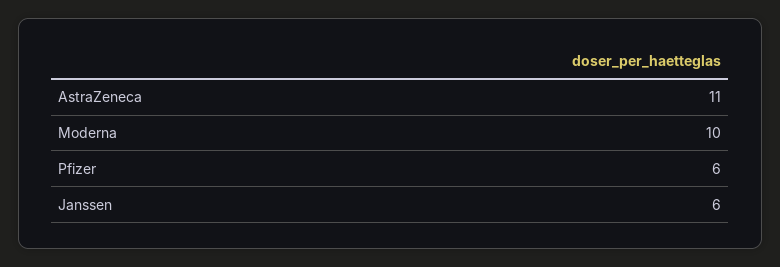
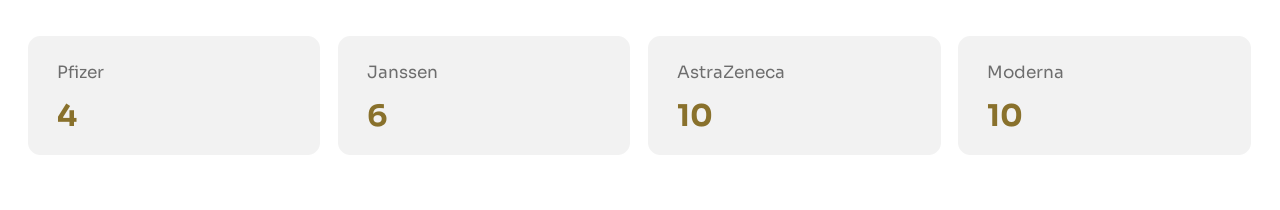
  {
-   "AstraZeneca": 11,
+   "AstraZeneca": 10,
    "Moderna": 10,
-   "Pfizer": 6,
+   "Pfizer": 4,
    "Janssen": 6
  }

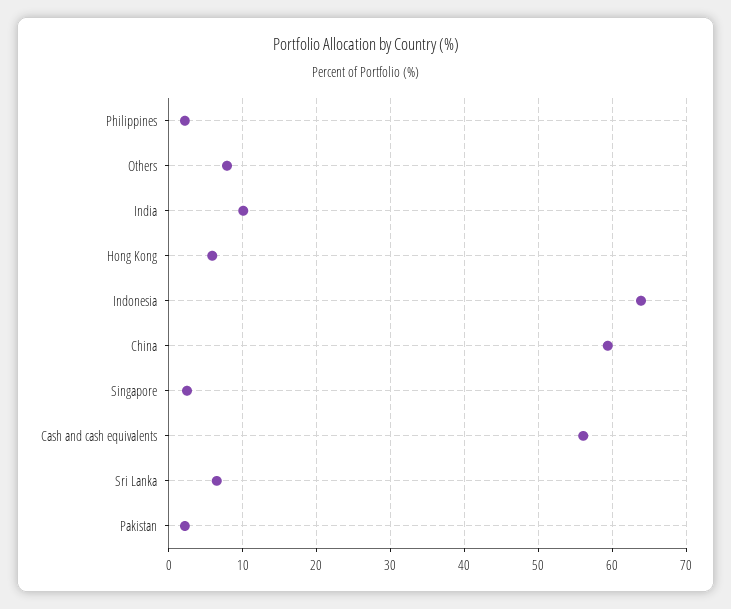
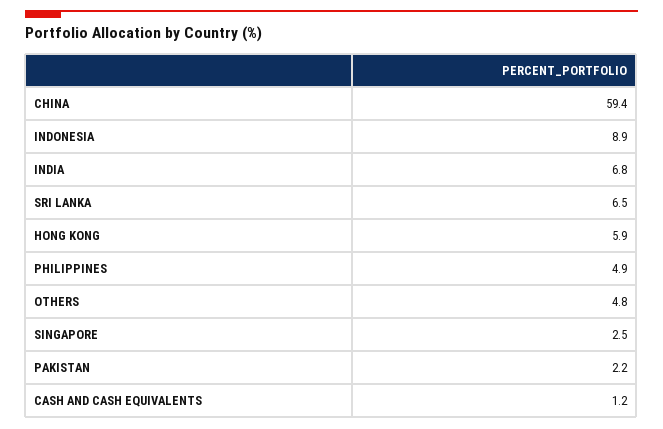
  {
-   "Philippines": 2,
+   "Philippines": 4.9,
-   "Others": 8,
+   "Others": 4.8,
-   "India": 10,
+   "India": 6.8,
    "Hong Kong": 5.9,
-   "Indonesia": 64,
+   "Indonesia": 8.9,
    "China": 59.4,
    "Singapore": 2.5,
-   "Cash and cash equivalents": 56,
+   "Cash and cash equivalents": 1.2,
    "Sri Lanka": 6.5,
    "Pakistan": 2.2
  }

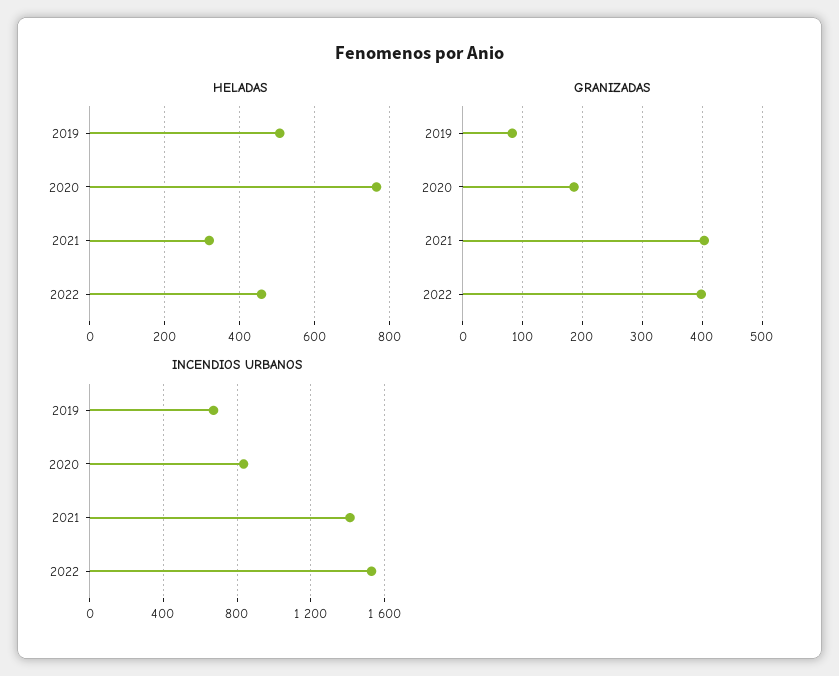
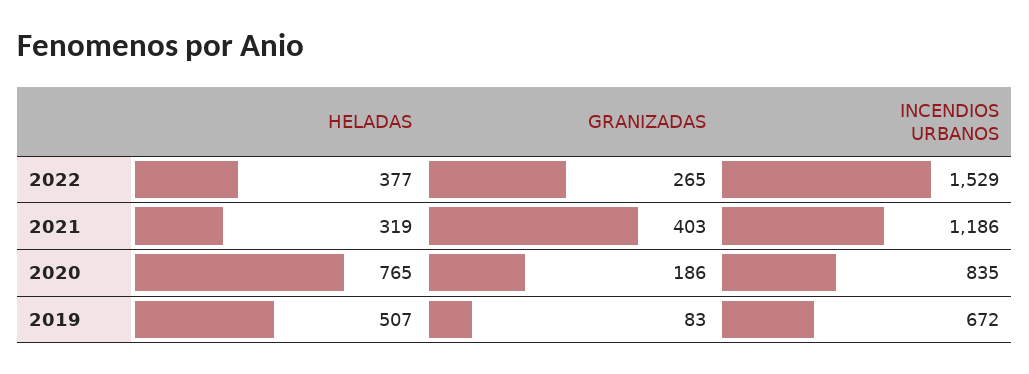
  {
    "HELADAS": {
      "2019": 507,
      "2020": 765,
      "2021": 319,
-     "2022": 460
+     "2022": 377
    },
    "GRANIZADAS": {
      "2019": 83,
      "2020": 186,
      "2021": 403,
-     "2022": 400
+     "2022": 265
    },
    "INCENDIOS URBANOS": {
      "2019": 672,
      "2020": 835,
-     "2021": 1400,
+     "2021": 1186,
      "2022": 1529
    }
  }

----------

Reproduce the material word for word. Skip every picture it holds.

*Exercise solution*.
  {
-   "AstraZeneca": 11,
+   "AstraZeneca": 10,
    "Moderna": 10,
-   "Pfizer": 6,
+   "Pfizer": 4,
    "Janssen": 6
  }

  {
-   "Philippines": 2,
+   "Philippines": 4.9,
-   "Others": 8,
+   "Others": 4.8,
-   "India": 10,
+   "India": 6.8,
    "Hong Kong": 5.9,
-   "Indonesia": 64,
+   "Indonesia": 8.9,
    "China": 59.4,
    "Singapore": 2.5,
-   "Cash and cash equivalents": 56,
+   "Cash and cash equivalents": 1.2,
    "Sri Lanka": 6.5,
    "Pakistan": 2.2
  }

  {
    "HELADAS": {
      "2019": 507,
      "2020": 765,
      "2021": 319,
-     "2022": 460
+     "2022": 377
    },
    "GRANIZADAS": {
      "2019": 83,
      "2020": 186,
      "2021": 403,
-     "2022": 400
+     "2022": 265
    },
    "INCENDIOS URBANOS": {
      "2019": 672,
      "2020": 835,
-     "2021": 1400,
+     "2021": 1186,
      "2022": 1529
    }
  }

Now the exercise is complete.